The café has seating inside – for 35 before social distancing – and for 15 outside. It’s open from 7 a.m. to 8 p.m. every day.

Pan-Latin cuisine

Sal de la Tierra, a new restaurant owned by Carlos Sanchez and Isai Galvez, recently opened in the former Wild Burritos space at 581 Congress St. in Portland. The menu features Mexican, Puerto Rican and Salvadoran food, and the restaurant is open from 9 a.m. to 5 p.m. Monday through Friday and 7 a.m. to 3 p.m. Saturday. It is closed Sundays. Outdoor seating is available.

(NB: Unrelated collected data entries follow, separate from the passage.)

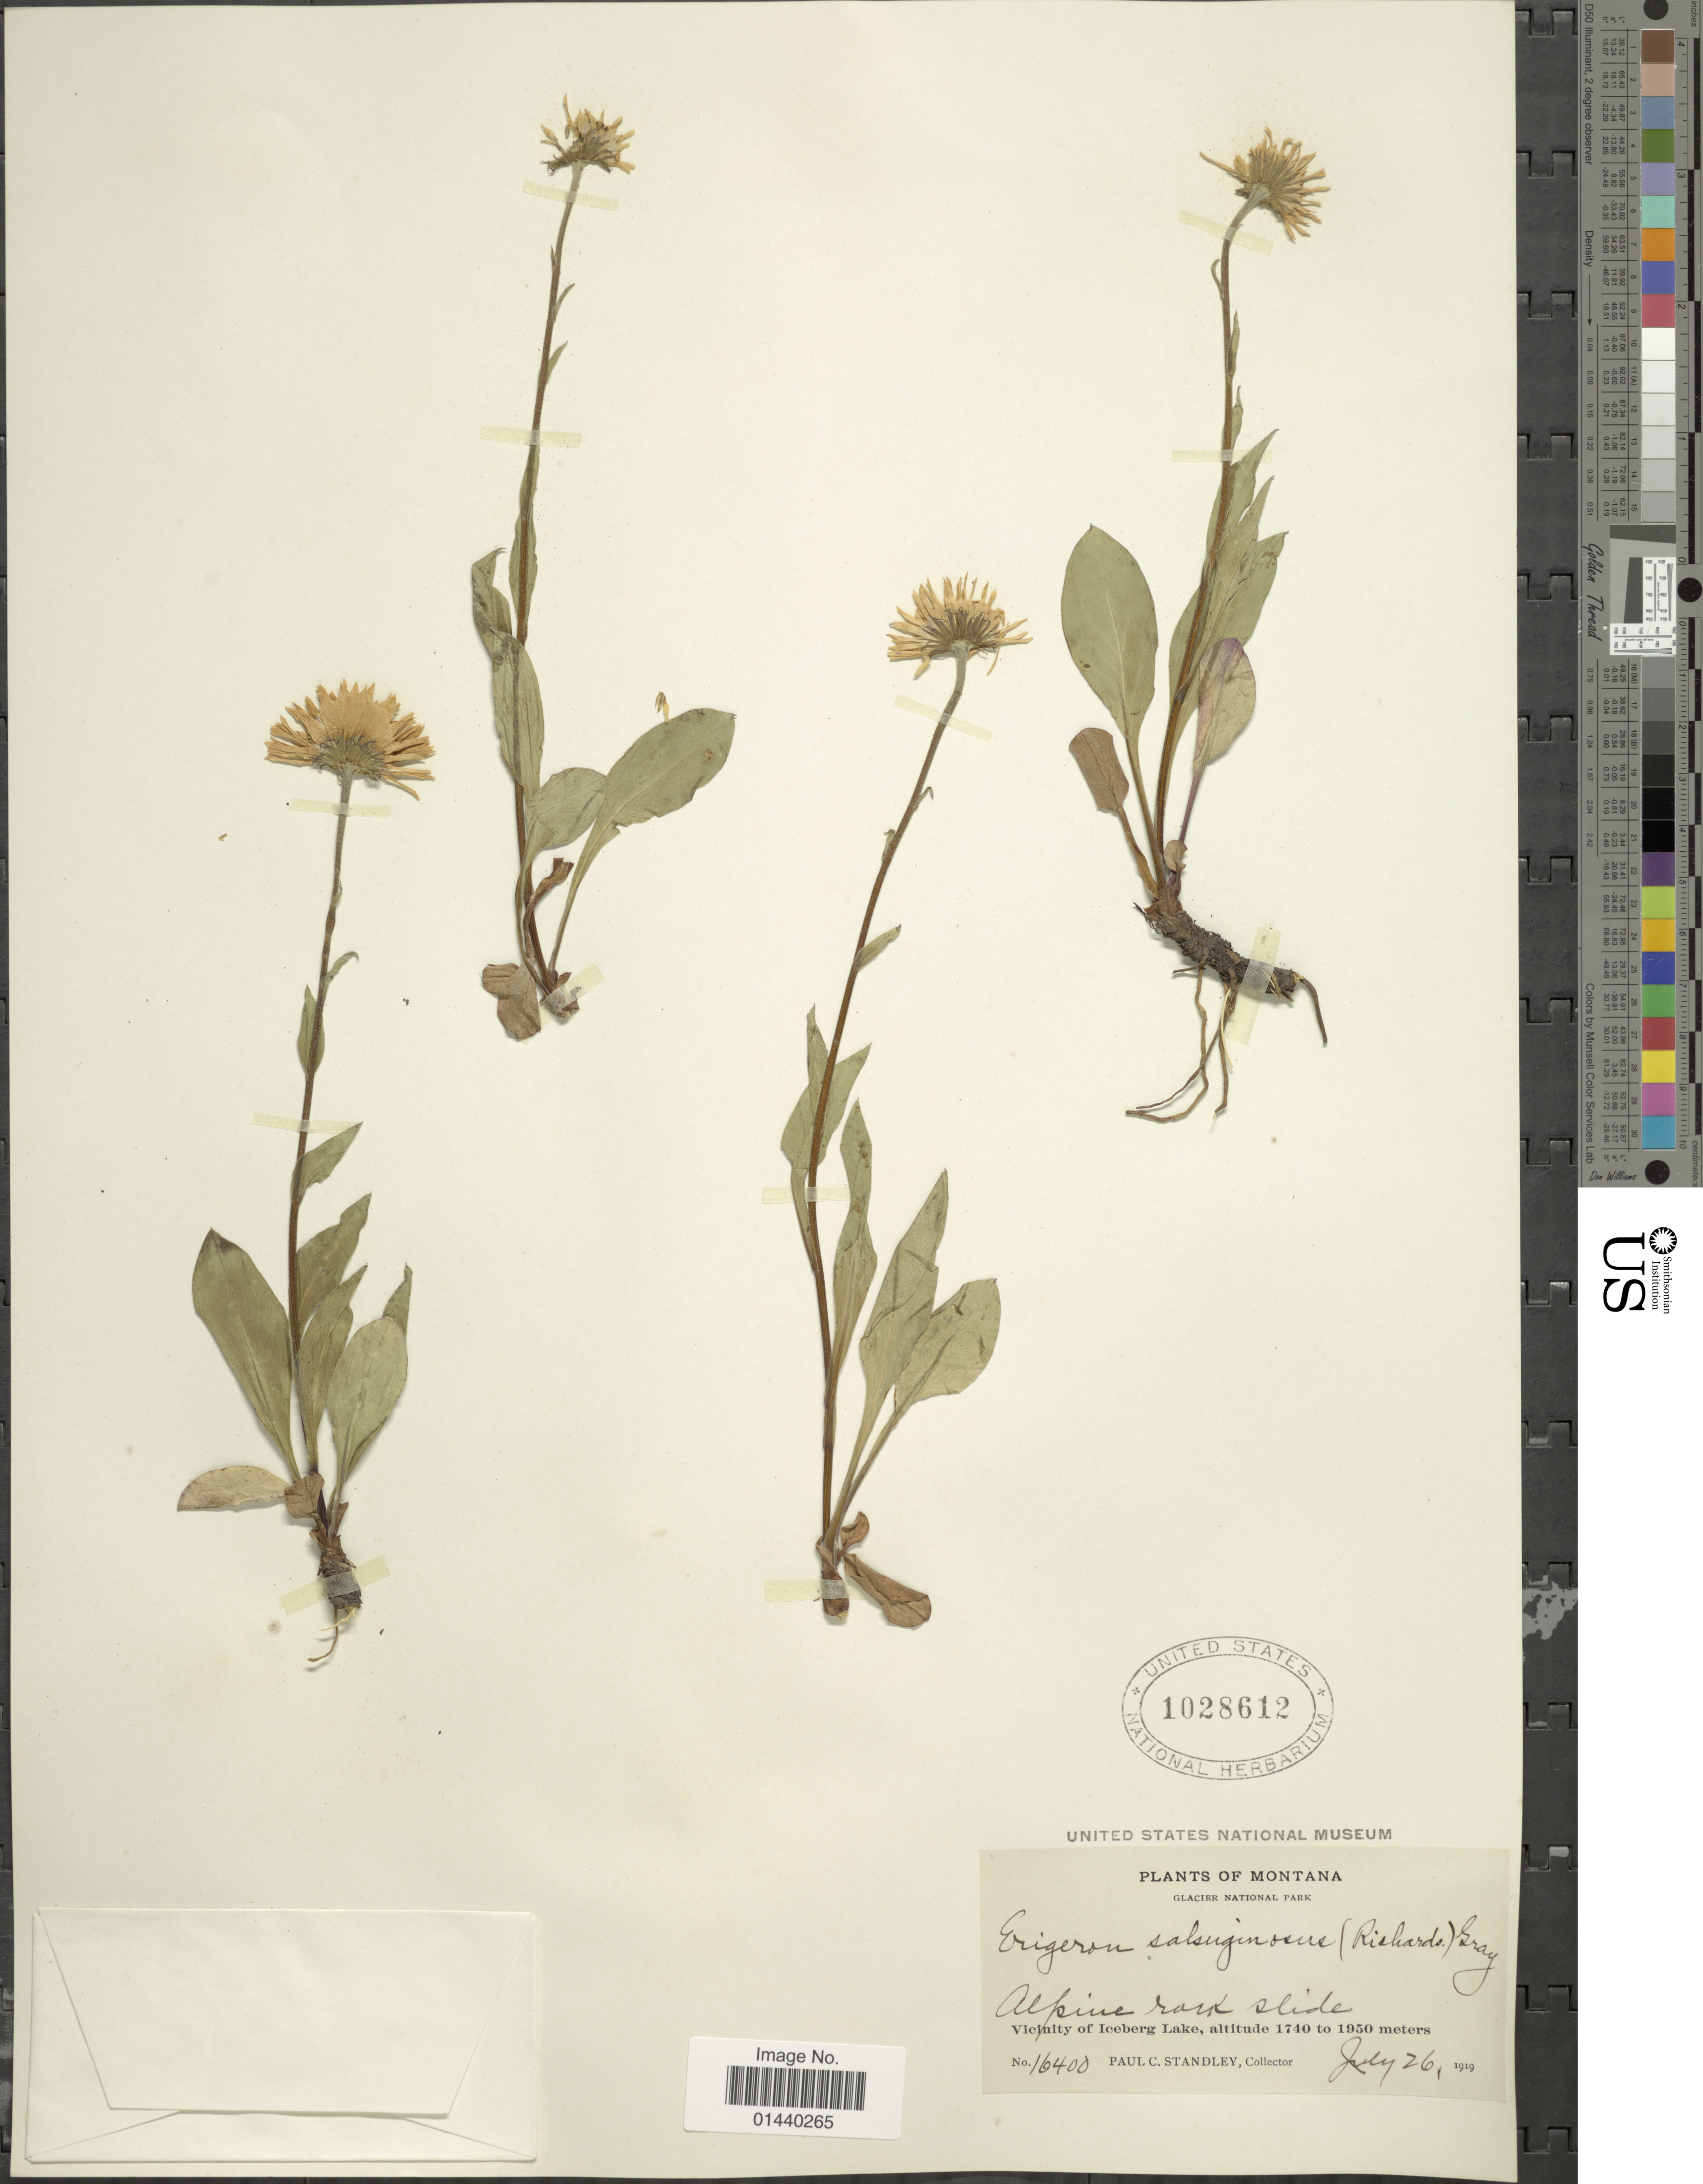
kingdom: Plantae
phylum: Tracheophyta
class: Magnoliopsida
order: Asterales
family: Asteraceae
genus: Erigeron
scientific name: Erigeron salsuginosus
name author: (Richardson ex R. Br.) A. Gray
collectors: P. C. Standley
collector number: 16400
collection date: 1919-07-26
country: United States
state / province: Montana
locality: Glacier National Park. Vicinity of Iceberg Lake.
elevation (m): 1740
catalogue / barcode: US 1028612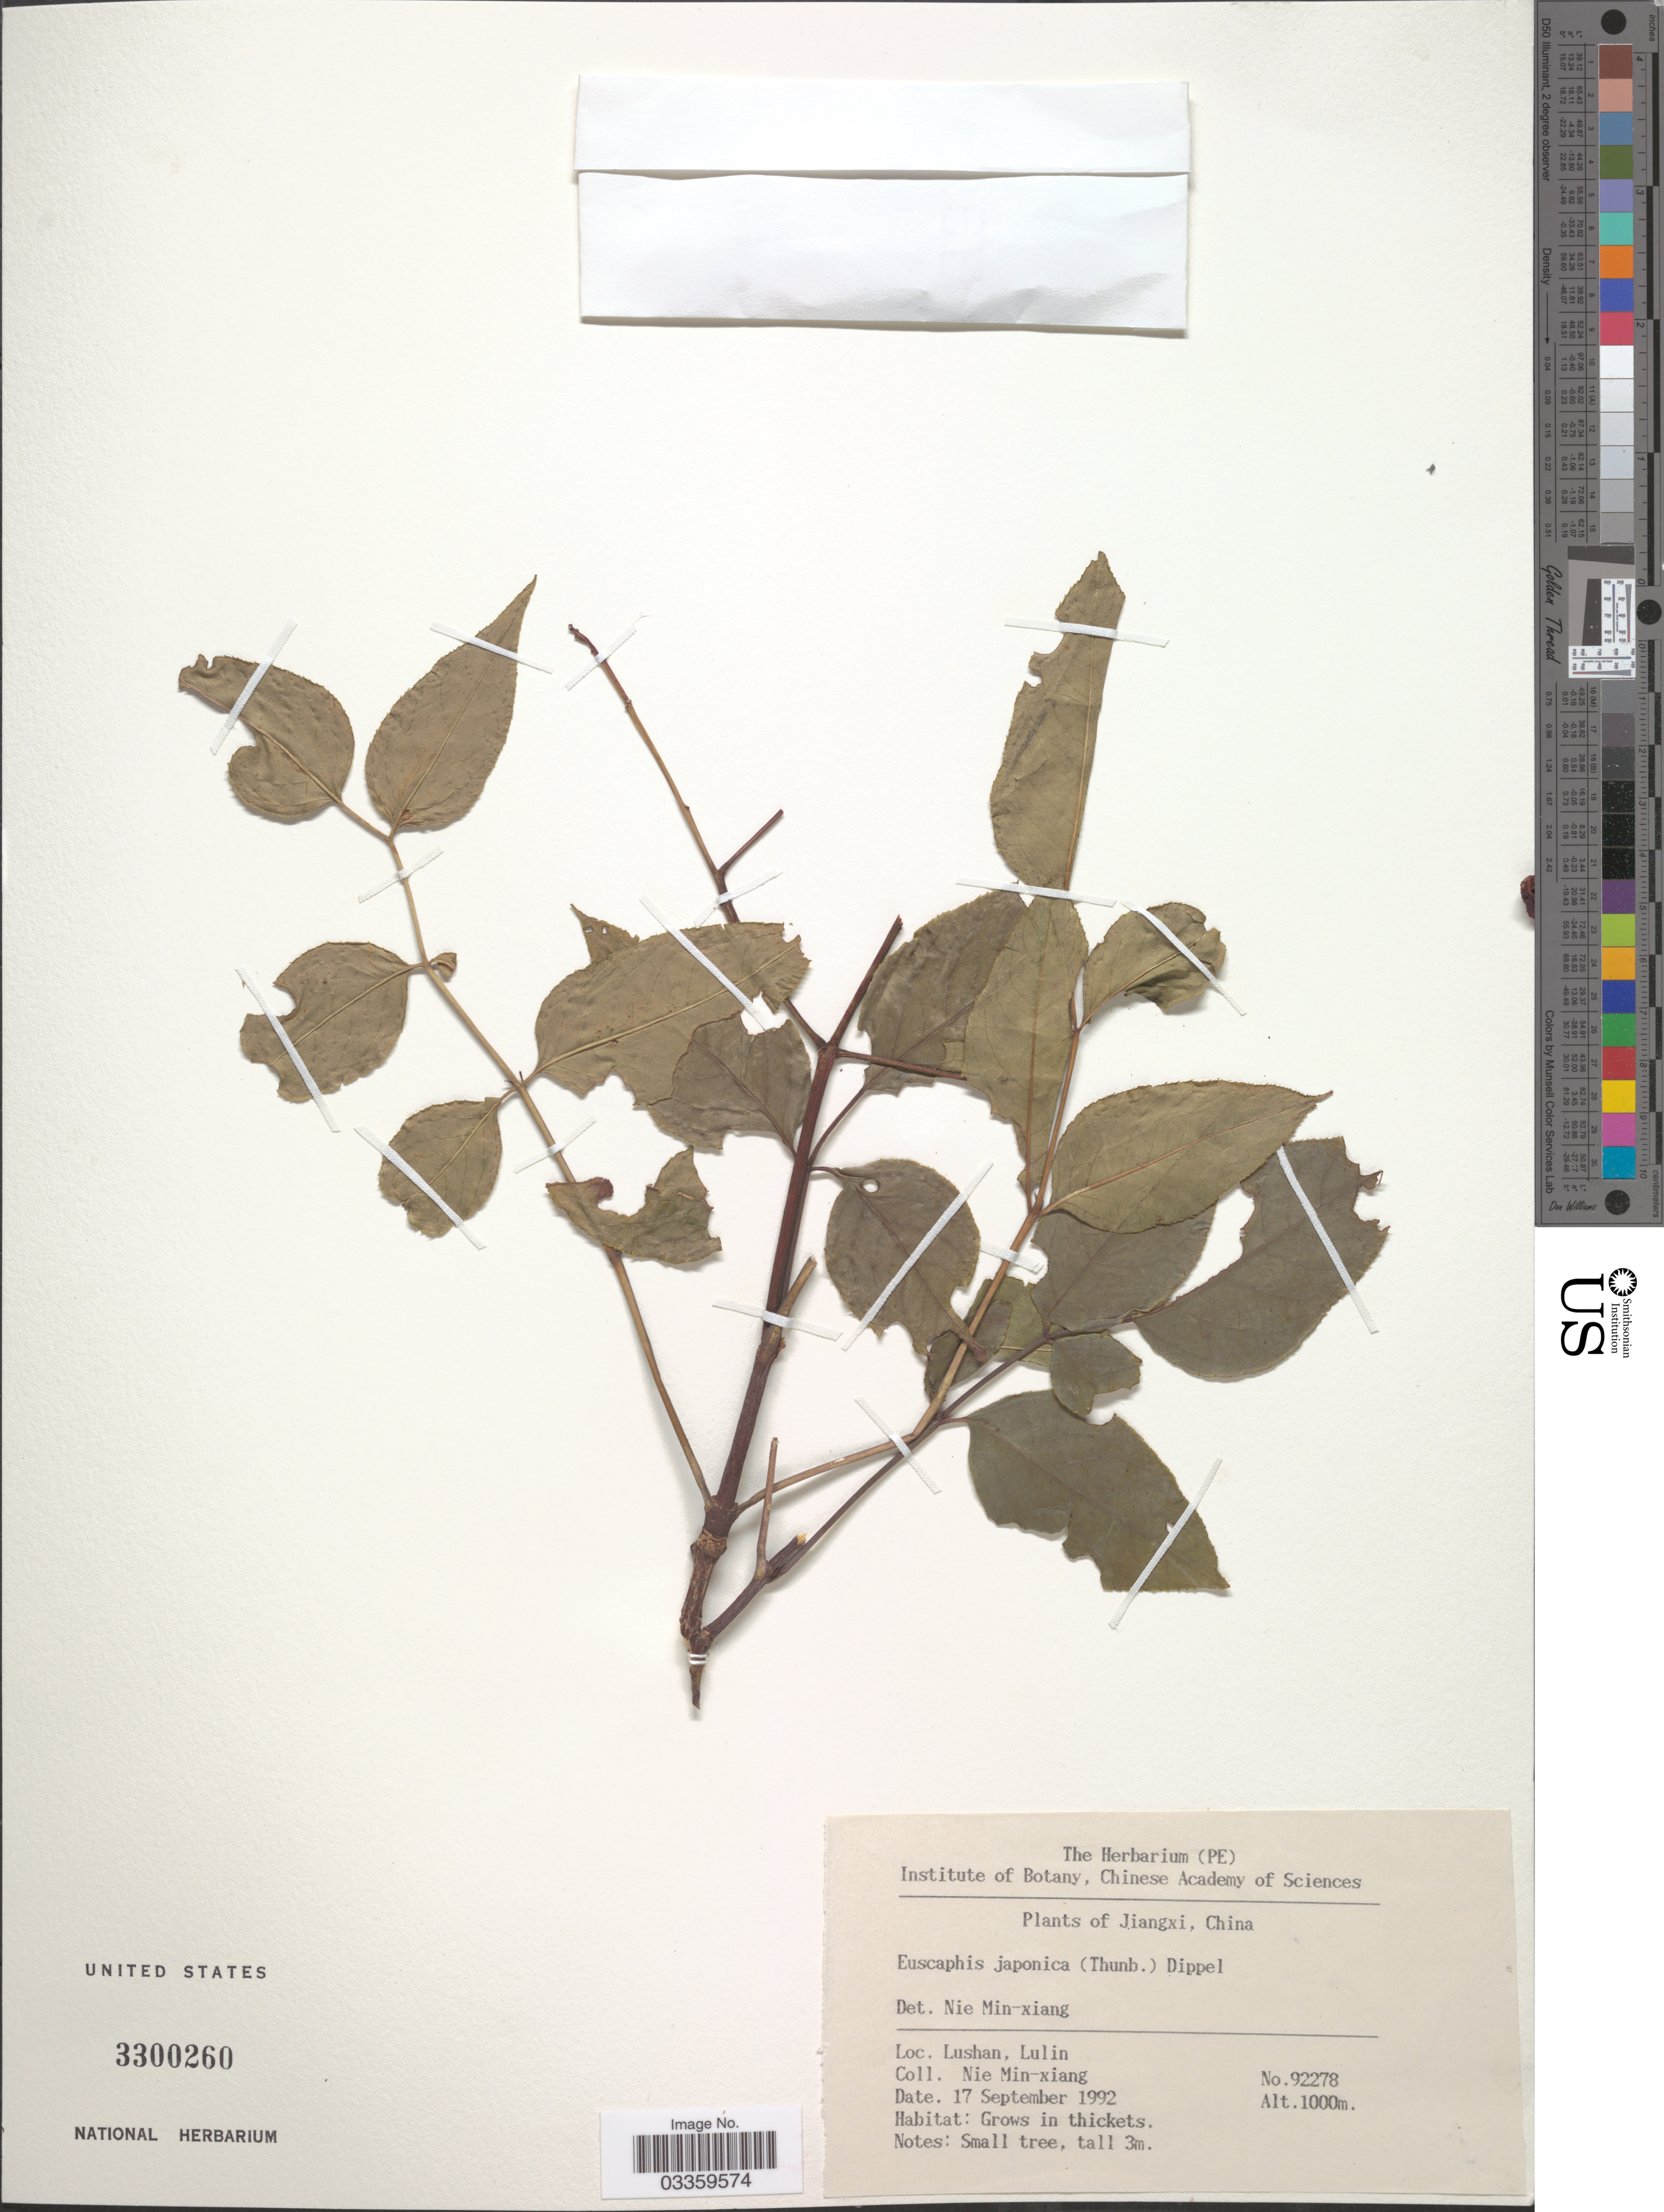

Beard Awards off the table

There will be no James Beard Award winners in the Restaurant and Chef categories this year because of the pandemic, the New York-based James Beard Foundation announced last week, and the 2021 awards have been canceled.

That was bad news for Maine, whose chefs dominated the Best Chef: Northeast category. Four of the six nominees were from Maine. They are Vien Dobui of Cong Tu Bot in Portland; Ben Jackson of Drifters Wife in Portland; Krista Kern Desjarlais of The Purple House in North Yarmouth; and, jointly, Greg Mitchell and Chad Conley of the Palace Diner in Biddeford.

The Sept. 25 online awards ceremony will focus on honoring the finalists and previously announced winners.